To get a better sense of how this works, let’s take a look at how JRuby would execute the same one line Ruby script I used as an example earlier:

puts 2+2

The first thing JRuby does is tokenize and parse this Ruby code into an AST node structure. Once this is finished, JRuby will iterate through the AST nodes and convert your Ruby into Java byte code. Using the bytecode command line option you can actually see this byte code for yourself:

$ cat simple.rb
puts 2+2
$ jruby --bytecode simple.rb

The output is complex and confusing and I don’t have the space to explain it here, but here’s a diagram summarizing how JRuby compiles and executes this one line program:

Here’s how this works:

On the top left I show the “puts 2+2” Ruby source code from simple.rb.
The downward arrow indicates that JRuby translates this into a Java class, named “simple” after my Ruby file name, and derived from the AbstractScript base class.
The JVM later calls the second method in this class, __file__, in order to execute my compiled Ruby script.

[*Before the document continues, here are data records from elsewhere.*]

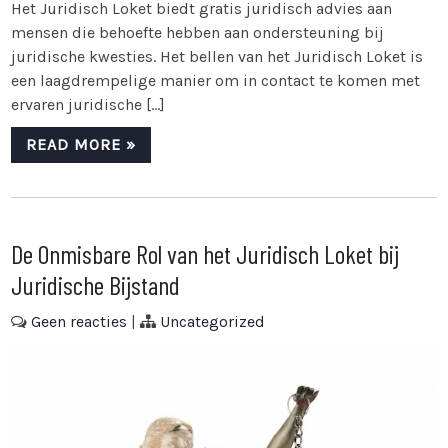
Het Juridisch Loket biedt gratis juridisch advies aan
mensen die behoefte hebben aan ondersteuning bij
juridische kwesties. Het bellen van het Juridisch Loket is
een laagdrempelige manier om in contact te komen met
ervaren juridische […]
READ MORE »
De Onmisbare Rol van het Juridisch Loket bij
Juridische Bijstand
Geen reacties
|
Uncategorized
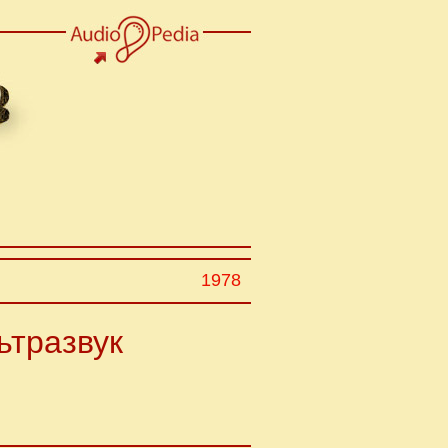
1978
ьтразвук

The __file__ method contains the compiled version of the top level Ruby code in simple.rb - in this example the entire program.
The __file__ method, in turn, calls the op_plus method in the RubyFixnum Java class.
Once JRuby’s RubyFixnum Java class has added 2+2 for me and returned 4, __file__ will call the puts method in the RubyIO Java class to display the result.

There are a couple of important ideas to notice in all of this: First, as I said above, your Ruby code is compiled into Java byte code. It’s both alarming and amazing at the same time to imagine one of my Ruby programs converted into Java! However, remember we’re talking about Java byte code here, not an actual Java program. Java byte code instructions are very low level in nature and can be used to represent code originally written in any language, not just Java.

Second, JRuby implements all of the built in Ruby classes such as Fixnum and IO using Java classes; these classes are named RubyFixnum, RubyIO, etc. Of course, JRuby also implements all of the Ruby language’s intrinsic behavior as a series of other Java classes, including: objects, modules, blocks, lambdas, etc. I’ll touch on a few of these implementations in the following chapters.

Internally, the JVM uses a stack to save arguments, return values and local variables just like YARV does. However, explaining how the JVM works is beyond the scope of this book.

To get a feel for what the JRuby source code looks like, let’s take a quick look at the op_plus method in the org.jruby.RubyFixnum Java class:

public IRubyObject op_plus(ThreadContext context,
                           IRubyObject other) {
  if (other instanceof RubyFixnum) {
    return addFixnum(context, (RubyFixnum)other);
  }
  return addOther(context, other);
}

First of all, remember this is a method of the RubyFixnum Java class, which represents the Ruby Fixnum class, the receiver of the op_plus operation. Thinking about this for a moment, this means that each instance of a Ruby object, such as the Fixnum receiver “2” in my example, is represented by an instance of a Java class. This is one of the key concepts behind how JRuby’s implementation works: for every Ruby object instance there is an underlying Java object instance. I’ll have more about this in Chapter 3.

Next, note the arguments to op_plus are something called a ThreadContext and the operand of the addition operation, a Java object called other which implements the IRubyObject interface. Reading the code above, we can see that if the other operand is also an instance of RubyFixnum then JRuby will call the addFixnum method; here is that code:

private IRubyObject addFixnum(ThreadContext context,
                              RubyFixnum other) {
  long otherValue = other.value;
  long result = value + otherValue;
  if (additionOverflowed(value, otherValue, result)) {
    return addAsBignum(context, other);
  }
  return newFixnum(context.getRuntime(), result);
}

Here you can see the Java code calculates the actual result of the “2+2” operation: “result = value + otherValue.” If the result were too large to fit into a Fixnum object, JRuby would call the addAsBignum method instead. Finally JRuby creates a new Fixnum instance, sets its value to result or 4 and returns it.